List every line of the material below that contains the string "南投校本部".

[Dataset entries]
___

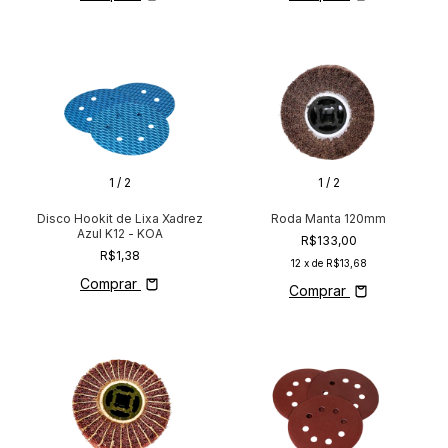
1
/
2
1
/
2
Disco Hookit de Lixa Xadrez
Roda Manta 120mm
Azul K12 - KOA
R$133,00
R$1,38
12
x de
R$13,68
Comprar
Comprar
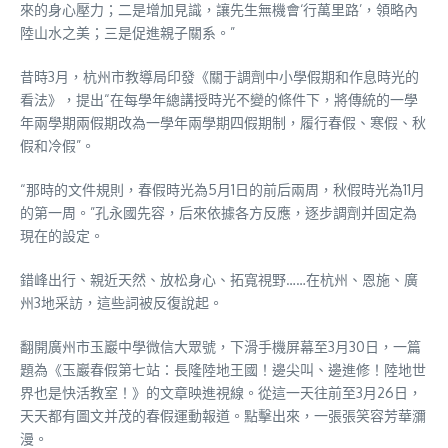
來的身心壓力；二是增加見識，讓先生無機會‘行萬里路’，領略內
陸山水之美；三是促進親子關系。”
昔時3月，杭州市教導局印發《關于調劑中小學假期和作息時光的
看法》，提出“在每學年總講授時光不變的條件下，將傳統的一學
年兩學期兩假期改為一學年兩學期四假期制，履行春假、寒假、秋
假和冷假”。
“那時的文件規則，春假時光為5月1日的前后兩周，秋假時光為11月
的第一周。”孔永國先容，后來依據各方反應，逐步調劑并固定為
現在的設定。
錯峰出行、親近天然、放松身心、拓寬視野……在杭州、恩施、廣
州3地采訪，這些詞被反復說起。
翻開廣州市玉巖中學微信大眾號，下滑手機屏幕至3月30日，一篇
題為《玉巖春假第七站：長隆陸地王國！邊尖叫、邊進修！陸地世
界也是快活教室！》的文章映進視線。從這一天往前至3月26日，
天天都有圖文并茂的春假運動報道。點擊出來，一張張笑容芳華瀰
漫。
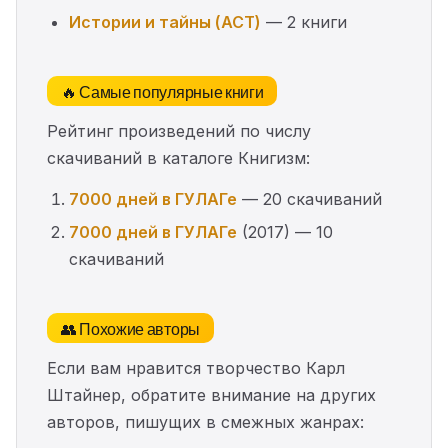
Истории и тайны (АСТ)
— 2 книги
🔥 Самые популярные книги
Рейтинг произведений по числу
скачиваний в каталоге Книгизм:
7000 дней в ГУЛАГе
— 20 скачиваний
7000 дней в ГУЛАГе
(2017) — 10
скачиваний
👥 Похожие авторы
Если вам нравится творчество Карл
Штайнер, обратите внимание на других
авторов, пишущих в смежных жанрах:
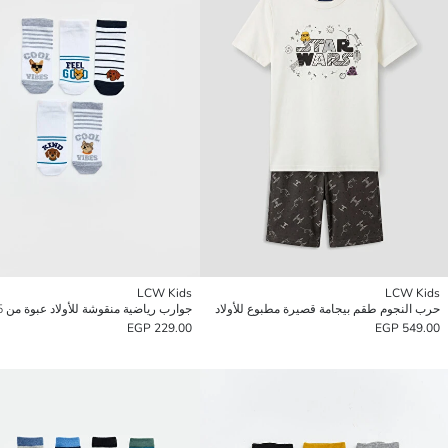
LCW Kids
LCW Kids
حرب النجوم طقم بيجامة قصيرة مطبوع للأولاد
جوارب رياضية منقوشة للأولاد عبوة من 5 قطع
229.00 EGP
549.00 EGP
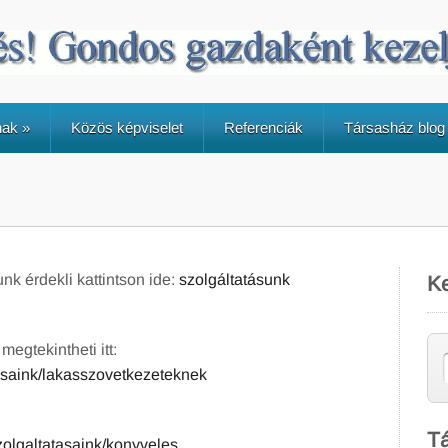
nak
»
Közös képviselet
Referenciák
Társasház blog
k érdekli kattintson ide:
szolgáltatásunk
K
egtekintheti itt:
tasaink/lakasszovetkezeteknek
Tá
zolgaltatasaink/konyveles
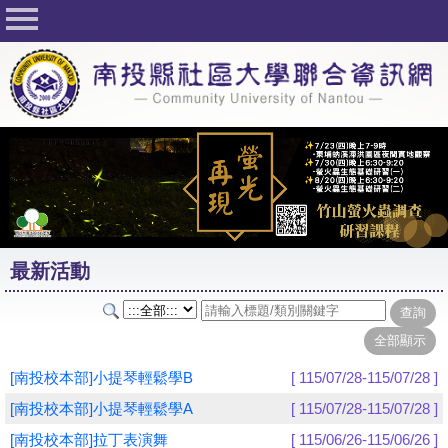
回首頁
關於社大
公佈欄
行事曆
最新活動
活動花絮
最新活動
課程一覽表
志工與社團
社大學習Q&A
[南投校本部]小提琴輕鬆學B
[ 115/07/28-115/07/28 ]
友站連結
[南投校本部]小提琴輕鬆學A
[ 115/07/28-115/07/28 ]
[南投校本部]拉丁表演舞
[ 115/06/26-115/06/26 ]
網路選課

___

**ANSWER FOR THIS EXERCISE:**
[南投校本部]小提琴輕鬆學B
[南投校本部]小提琴輕鬆學A
[南投校本部]拉丁表演舞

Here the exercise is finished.